The difference between interpreters and simple JITs has narrowed partly due to two factors: better indirect branch predictors with global history, and wider execution bandwidth to absorb the additional dispatch instructions. Intel CPUs starting with Haswell, for instance, show less branch misprediction impact due to better ability to predict jump path patterns through the interpreter. A basic jump table no longer suffers as much compared to tail-calling/dispatch or a simple splicing JIT.

ack_complete · 2025-10-13T18:57:41 1760381861

There was an unreal lack of awareness when the Windows Ink team engaged Reddit on this issue -- talking about "legacy" apps when such apps included the latest release version of Photoshop.

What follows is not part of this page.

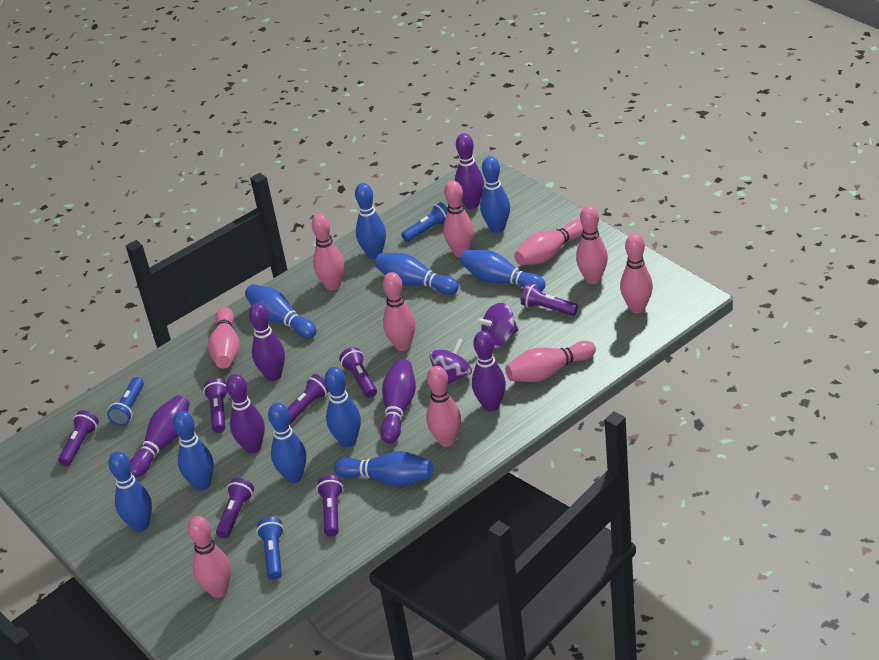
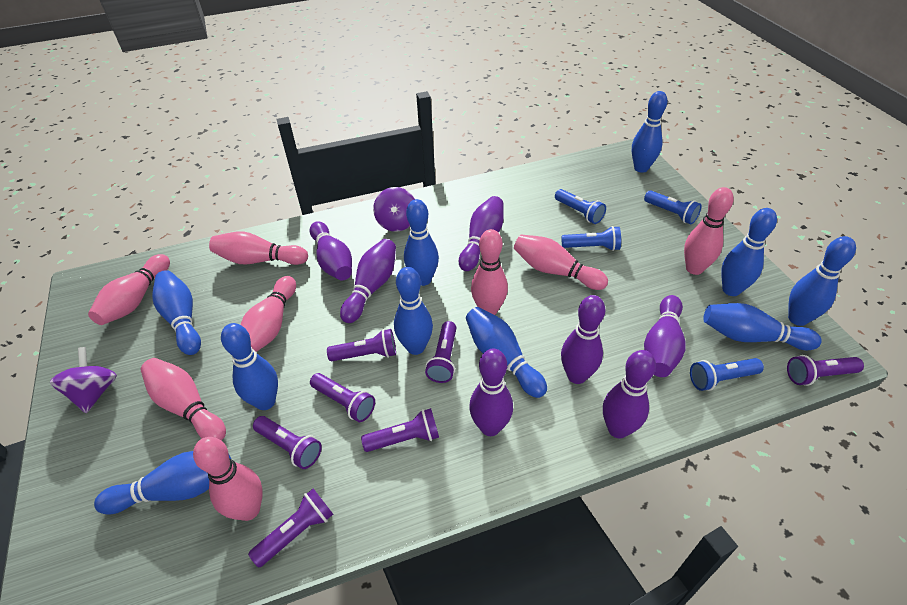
blue flashlight: [107,377,144,426] [256,517,284,580] [401,202,448,242] = 3 -> [555,189,606,224] [562,226,621,251] [644,190,702,224] [690,358,764,391] = 4
pink bowling pin: [188,516,231,598] [208,307,240,369] [312,214,344,290] [383,272,415,351] [426,366,461,447] [443,180,474,257] [505,341,596,382] [514,220,583,265] [576,205,608,284] [620,233,653,313] = 10 -> [88,254,170,325] [141,358,226,441] [193,437,263,521] [209,231,308,265] [240,276,296,352] [471,229,508,315] [514,234,608,290] [684,187,734,275] = 8
purple bowling pin: [130,395,190,478] [226,374,265,454] [249,303,285,381] [380,359,416,443] [455,133,484,209] [472,331,506,412] = 6 -> [310,221,352,281] [340,239,396,323] [459,196,504,271] [469,348,513,436] [561,295,605,384] [603,350,656,438] [644,295,686,377] = 7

WillAdams · 2025-10-13T23:51:04 1760399464

Yeah, it was quite disheartening.

I really wish Apple would go ahead and make a replacement for my Newton MessagePad....

As it is, rPi cyberdeck seems the best option --- waiting on a Soulcircuit Pilet from Kickstarter, and am considering swapping an rPi 5 into my Raspad v3 tablet shell for the nonce.